Thursday, April 17
Do What You Don't Want to Do
Dear Jacob,
When I was growing up my mother tried to light advent candles with us. In much the same way that we do in our home each December she would bring out the table wreath, read a scripture and light one candle each week until Christmas.
Candles have traditionally been a symbol for hope, placed in windows to indicate safety for slaves and at church altars to represent the pains we want to leave with Christ. When we celebrate Christmas, we celebrate the hope of God's light that entered the world via the manger.
Candlelight is mesmerizing; it highlights us all. When we sit in shadow our defenses decrease. We note the gleam in the eyes and open up our hearts -- which clarifies their value in romantic backdrops. I loved having the chance to say the verse and strike the match. Lingerer that I am, sitting fixated at the edge of the flame kept me in that place of quiet wonder. Breaking my gaze took me back to sensibility and bedtime.
As much as I remember the tradition with fondness, we didn't do it every year. Several years ago when I was trying to instill practices that might create a family culture I asked, "Mom, why didn't we do that wonderful advent observance every year? I really enjoyed those times." She looked at me perfectly dumbfounded. As much as my mom likes to remember the beauty in things and tell the good stories, she let herself stoop to that place of vulnerable verity. As if she'd been yearning to say the words aloud for eons, from the time when I first came and disrupted her world, she breathed out from her depths, "Oh, because you two were terrible!"
At that time I had just two small boys. Boys who bounced and interrupted and shredded the papers I carefully designed for them to color while they listened to the verses. Boys who didn't actually listen to the verses. Boys who argued over who got to light the candle, who got to turn out the light, who had to put the supplies away. Oh, how I related to my own mother's lament. For the want of ten minutes to reflect, I had to pay out what felt tenfold by a demonstration of my own poor behavior mirrored back to me.
I got it.
There have been a few years where we both began and ended on night one and simply packed the wreath back away.
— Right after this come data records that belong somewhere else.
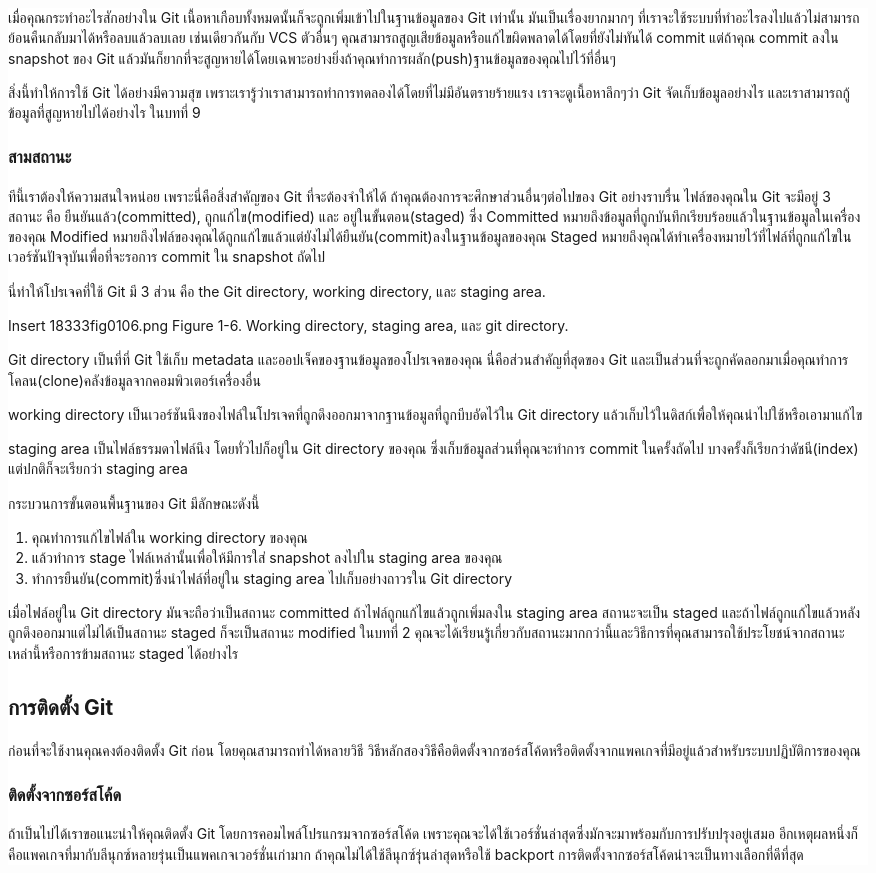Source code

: เมื่อคุณกระทำอะไรสักอย่างใน Git เนื้อหาเกือบทั้งหมดนั้นก็จะถูกเพิ่มเข้าไปในฐานข้อมูลของ Git เท่านั้น มันเป็นเรื่องยากมากๆ ที่เราจะใช้ระบบที่ทำอะไรลงไปแล้วไม่สามารถย้อนคืนกลับมาได้หรือลบแล้วลบเลย เช่นเดียวกันกับ VCS ตัวอื่นๆ คุณสามารถสูญเสียข้อมูลหรือแก้ไขผิดพลาดได้โดยที่ยังไม่ทันได้ commit แต่ถ้าคุณ commit ลงใน snapshot ของ Git แล้วมันก็ยากที่จะสูญหายได้โดยเฉพาะอย่างยิ่งถ้าคุณทำการผลัก(push)ฐานข้อมูลของคุณไปไว้ที่อื่นๆ

สิ่งนี้ทำให้การใช้ Git ได้อย่างมีความสุข เพราะเรารู้ว่าเราสามารถทำการทดลองได้โดยที่ไม่มีอันตรายร้ายแรง เราจะดูเนื้อหาลึกๆว่า Git จัดเก็บข้อมูลอย่างไร และเราสามารถกู้ข้อมูลที่สูญหายไปได้อย่างไร ในบทที่ 9

### สามสถานะ ###

ทีนี้เราต้องให้ความสนใจหน่อย เพราะนี่คือสิ่งสำคัญของ Git ที่จะต้องจำให้ได้ ถ้าคุณต้องการจะศึกษาส่วนอื่นๆต่อไปของ Git อย่างราบรื่น ไฟล์ของคุณใน Git จะมีอยู่ 3 สถานะ คือ ยืนยันแล้ว(committed), ถูกแก้ไข(modified) และ อยู่ในขั้นตอน(staged) ซึ่ง Committed หมายถึงข้อมูลที่ถูกบันทึกเรียบร้อยแล้วในฐานข้อมูลในเครื่องของคุณ  Modified หมายถึงไฟล์ของคุณได้ถูกแก้ไขแล้วแต่ยังไม่ได้ยืนยัน(commit)ลงในฐานข้อมูลของคุณ Staged หมายถึงคุณได้ทำเครื่องหมายไว้ที่ไฟล์ที่ถูกแก้ไขในเวอร์ชันปัจจุบันเพื่อที่จะรอการ commit ใน snapshot ถัดไป

นี่ทำให้โปรเจคที่ใช้ Git มี 3 ส่วน คือ the Git directory, working directory, และ staging area.

Insert 18333fig0106.png 
Figure 1-6. Working directory, staging area, และ git directory.

Git directory เป็นที่ที่ Git ใช้เก็บ metadata และออปเจ็คของฐานข้อมูลของโปรเจคของคุณ นี่คือส่วนสำคัญที่สุดของ Git และเป็นส่วนที่จะถูกคัดลอกมาเมื่อคุณทำการโคลน(clone)คลังข้อมูลจากคอมพิวเตอร์เครื่องอื่น

working directory เป็นเวอร์ชันนึงของไฟล์ในโปรเจคที่ถูกดึงออกมาจากฐานข้อมูลที่ถูกบีบอัดไว้ใน Git directory แล้วเก็บไว้ในดิสก์เพื่อให้คุณนำไปใช้หรือเอามาแก้ไข

staging area เป็นไฟล์ธรรมดาไฟล์นึง โดยทั่วไปก็อยู่ใน Git directory ของคุณ ซึ่งเก็บข้อมูลส่วนที่คุณจะทำการ commit ในครั้งถัดไป บางครั้งก็เรียกว่าดัชนี(index) แต่ปกติก็จะเรียกว่า staging area

กระบวนการขั้นตอนพื้นฐานของ Git มีลักษณะดังนี้

1. คุณทำการแก้ไขไฟล์ใน working directory ของคุณ
2. แล้วทำการ  stage ไฟล์เหล่านั้นเพื่อให้มีการใส่ snapshot ลงไปใน staging area ของคุณ
3. ทำการยืนยัน(commit)ซึ่งนำไฟล์ที่อยู่ใน staging area ไปเก็บอย่างถาวรใน Git directory

เมื่อไฟล์อยู่ใน Git directory มันจะถือว่าเป็นสถานะ committed ถ้าไฟล์ถูกแก้ไขแล้วถูกเพิ่มลงใน staging area สถานะจะเป็น staged และถ้าไฟล์ถูกแก้ไขแล้วหลังถูกดึงออกมาแต่ไม่ได้เป็นสถานะ staged ก็จะเป็นสถานะ modified ในบทที่ 2 คุณจะได้เรียนรู้เกี่ยวกับสถานะมากกว่านี้และวิธีการที่คุณสามารถใช้ประโยชน์จากสถานะเหล่านี้หรือการข้ามสถานะ staged ได้อย่างไร

## การติดตั้ง Git ##

ก่อนที่จะใช้งานคุณคงต้องติดตั้ง Git ก่อน โดยคุณสามารถทำได้หลายวิธี วิธีหลักสองวิธีคือติดตั้งจากซอร์สโค้ดหรือติดตั้งจากแพคเกจที่มีอยู่แล้วสำหรับระบบปฏิบัติการของคุณ

### ติดตั้งจากซอร์สโค้ด ###

ถ้าเป็นไปได้เราขอแนะนำให้คุณติดตั้ง Git โดยการคอมไพล์โปรแกรมจากซอร์สโค้ด เพราะคุณจะได้ใช้เวอร์ชั่นล่าสุดซึ่งมักจะมาพร้อมกับการปรับปรุงอยู่เสมอ อีกเหตุผลหนึ่งก็คือแพคเกจที่มากับลีนุกซ์หลายรุ่นเป็นแพคเกจเวอร์ชั่นเก่ามาก ถ้าคุณไม่ได้ใช้ลีนุกซ์รุ่นล่าสุดหรือใช้ backport การติดตั้งจากซอร์สโค้ดน่าจะเป็นทางเลือกที่ดีที่สุด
There have been years where I made you sit there anyway. There have been very few moments of cooperation. Children make it difficult for a mother to create a memory. But I was that child too and what I remember was wonder.
This year I made something up. I decided that we'd bring a Tenebrae to our home, that we'd think about how the shadows grow in this week of holy. I set up the candles in a row, the straight line of Jesus' triumphal entry to the cross. Every night we extinguish a candle until Good Friday when all the lights go out, the final candle being the very Christ candle we lit at Christmas.
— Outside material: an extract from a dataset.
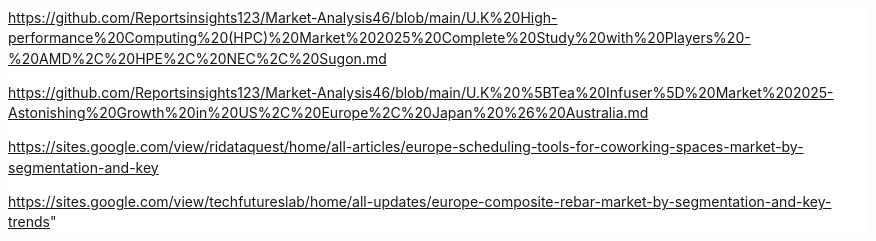 <a href=https://github.com/Reportsinsights123/Market-Analysis46/blob/main/U.K%20High-performance%20Computing%20(HPC)%20Market%202025%20Complete%20Study%20with%20Players%20-%20AMD%2C%20HPE%2C%20NEC%2C%20Sugon.md>https://github.com/Reportsinsights123/Market-Analysis46/blob/main/U.K%20High-performance%20Computing%20(HPC)%20Market%202025%20Complete%20Study%20with%20Players%20-%20AMD%2C%20HPE%2C%20NEC%2C%20Sugon.md</a>

<a href=https://github.com/Reportsinsights123/Market-Analysis46/blob/main/U.K%20%5BTea%20Infuser%5D%20Market%202025-Astonishing%20Growth%20in%20US%2C%20Europe%2C%20Japan%20%26%20Australia.md>https://github.com/Reportsinsights123/Market-Analysis46/blob/main/U.K%20%5BTea%20Infuser%5D%20Market%202025-Astonishing%20Growth%20in%20US%2C%20Europe%2C%20Japan%20%26%20Australia.md</a>

<a href=https://sites.google.com/view/ridataquest/home/all-articles/europe-scheduling-tools-for-coworking-spaces-market-by-segmentation-and-key>https://sites.google.com/view/ridataquest/home/all-articles/europe-scheduling-tools-for-coworking-spaces-market-by-segmentation-and-key</a>

<a href=https://sites.google.com/view/techfutureslab/home/all-updates/europe-composite-rebar-market-by-segmentation-and-key-trends>https://sites.google.com/view/techfutureslab/home/all-updates/europe-composite-rebar-market-by-segmentation-and-key-trends</a>"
When I announced it and invited you three to come I tensed for the reaction. One brother is young enough to be excited about the fire. One is compliant enough to give me his humor. But you, who are capable of a heckling wrestle, got up and sat down and when I gave you your verse to read, you read it clearly without drama, without interest to be sure, but with respect. And we blew out the next candle.
Thank you.
Thank you for demonstrating what sacrifice looks like. For not demanding the death of an experience that could lead to wonder. For curbing your desire to debunk and decry and disrupt. For being an example to your brothers of consideration and heed and care. For expanding the room that it takes to consider what it might be like to see a life snuffed out.
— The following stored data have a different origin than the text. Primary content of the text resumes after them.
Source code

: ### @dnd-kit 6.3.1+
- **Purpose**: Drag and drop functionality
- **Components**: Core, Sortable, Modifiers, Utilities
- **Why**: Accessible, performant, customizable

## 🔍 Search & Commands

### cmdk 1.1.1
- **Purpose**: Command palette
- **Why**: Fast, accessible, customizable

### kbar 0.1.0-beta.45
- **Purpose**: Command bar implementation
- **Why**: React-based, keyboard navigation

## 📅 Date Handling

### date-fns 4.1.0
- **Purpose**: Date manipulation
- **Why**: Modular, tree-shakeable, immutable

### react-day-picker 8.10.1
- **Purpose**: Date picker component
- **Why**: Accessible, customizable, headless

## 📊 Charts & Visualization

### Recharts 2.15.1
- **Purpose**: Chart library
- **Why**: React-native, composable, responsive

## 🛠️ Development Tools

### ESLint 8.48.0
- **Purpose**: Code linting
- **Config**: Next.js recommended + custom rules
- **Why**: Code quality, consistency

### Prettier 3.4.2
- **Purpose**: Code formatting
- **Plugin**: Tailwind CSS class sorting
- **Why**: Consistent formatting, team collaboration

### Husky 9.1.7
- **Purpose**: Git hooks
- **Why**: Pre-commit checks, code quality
Children don't stop to think that in all the discomfort brought on by their mother's trips and photos and bang trimming and ties-just-for-the-ceremony that these are the moments that mothers get to remember too. That mothers shoot for the joy and are often left with the jumble. Children don't know just how long a mother's memory can be, how we hold in our cries of entitlement even until the day when our grown daughter gives us permission to release them to the world, the world she came and changed for our own good. Children sometimes forget that their very lives are their mother's days.
There will be many things that you question having to do in life. Our first examination upon any invitation is to ask, "What's in it for me?" When the invitations start coming, you might get it wrong at first and stay home. But later you'll begin to get it right. Your best friend's daughter will dance in a recital and you'll go. Your wife's company will have a stuffy Christmas party and you'll go. Your children will sing in the Easter cantata and because you know what your absence does to their hearts, you'll go. Absence speaks louder than presence sometimes. Do what you don't want to do. Do what will honor the other.
You can choose to fight against the things you don't understand. But just because you can, doesn't mean you should.